IGF-1 is a hormone found naturally in your blood. Its main job is to manage the effects of growth hormone (GH) in your body. Normal IGF-1 and GH functions include tissue and bone growth.
IGF-1 is formed in different tissues as a result of GH in the blood. Some disorders and diseases, such as pituitary tumors, can cause your body to make too much GH. Because IGF-1 measurements relate to GH measurements, this test is used to diagnose many problems linked to too much or too little GH.
You may need this test if your healthcare provider believes that you have or are at risk for a GH-related disease, including:
Acromegaly, or GH over-production. This causes too much growth of the hands, feet, and facial bones in adults.
Laron syndrome. With this condition, the body is not sensitive to GH due to a change (mutation) to the growth hormone receptor gene. This results in short stature (dwarfism).
You may also need these tests:
X-rays to measure your bone age
Thyroid function tests to rule out thyroid problems
Other tests to check GH levels (insulin-like growth factor binding protein-3, or IGFBP-3)
Children may have clonidine, arginine, or glucagon blood tests.
Test results may vary depending on your age, gender, health history, the method used for the test, and other things. Your test results may not mean you have a problem. Ask your healthcare provider what your test results mean for you.

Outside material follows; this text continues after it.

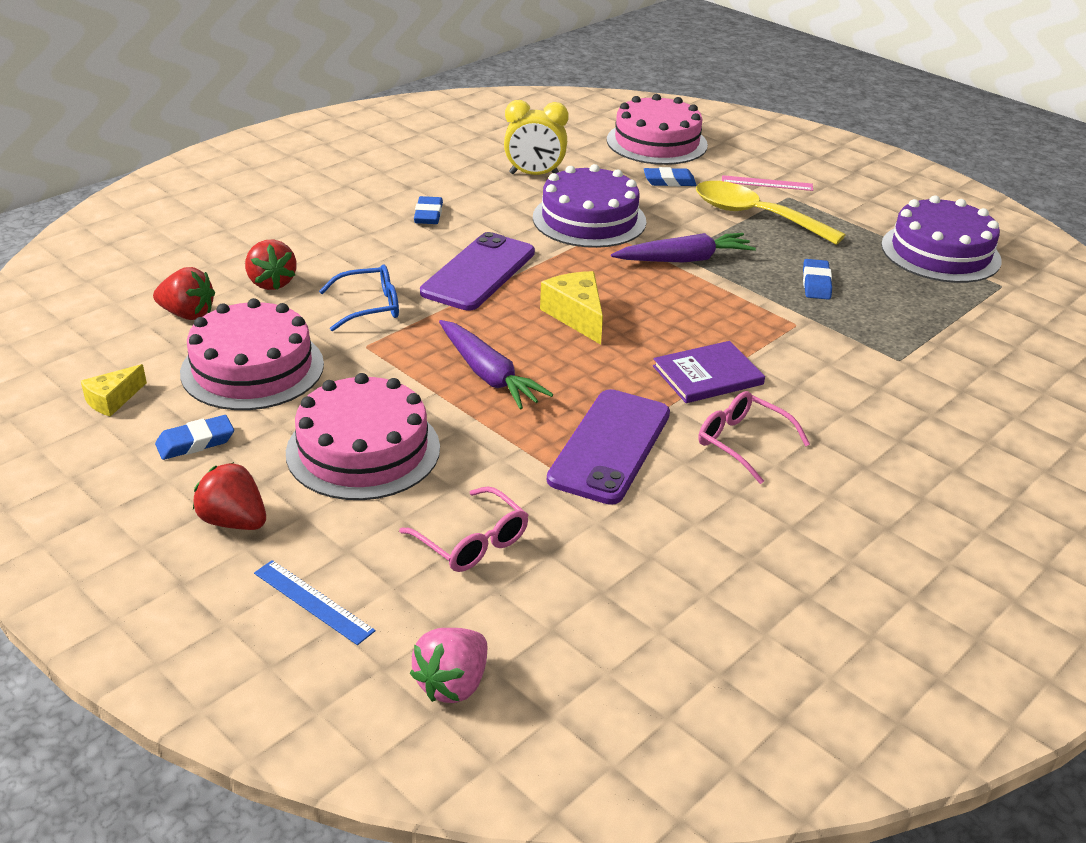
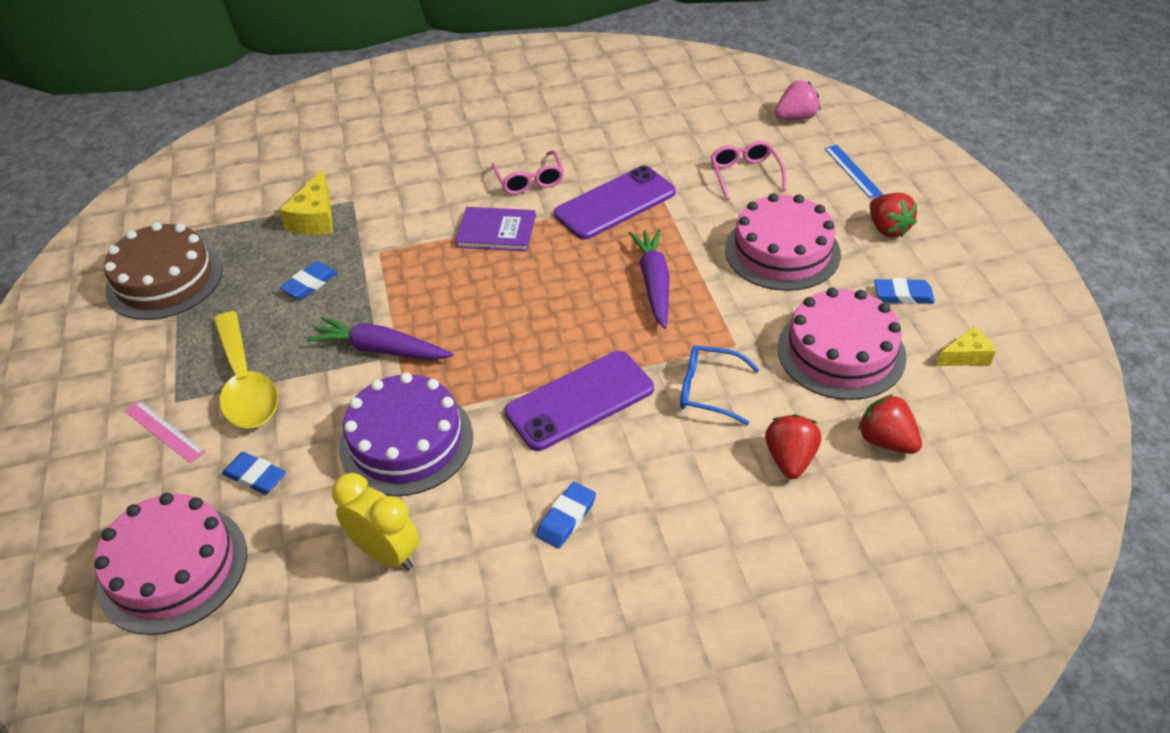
camera: 145 degrees left, 10 degrees up
yellow cheese [540,271,603,345] -> yellow cheese moved to [279,170,333,235]
purple cake [881,195,1002,283] -> brown cake [104,222,223,320]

IGF-1 measurements are adjusted for age because levels tend to decrease after puberty as you get older.
Results of IGF-1 are given in nanograms per milliliter (ng/mL). Normal ranges vary by age.
For diagnosing acromegaly:
If your IGF-1 is normal, but your GH is low, you likely don't have acromegaly.
If your IGF-1 is high and your GH is high, you may have acromegaly.
Levels of IGF-1 that are higher or lower than normal may also be caused by:
Hypothyroidism, or low thyroid hormone levels
Uncontrolled diabetes mellitus
The test is done with a blood sample. A needle is used to draw blood from a vein in your arm or hand.
Having a blood test with a needle carries some risks. These include bleeding, infection, bruising, and feeling lightheaded. When the needle pricks your arm or hand, you may feel a slight sting or pain. Afterward, the site may be sore.
Malnutrition or not eating (fasting) will affect your results. Age also affects your results, as both IGF-1 and GH decline after puberty.
You don't need to get ready for this test. Be sure your healthcare provider knows about all medicines, herbs, vitamins, and supplements you are taking. This includes medicines that don't need a prescription and any illegal drugs you may use.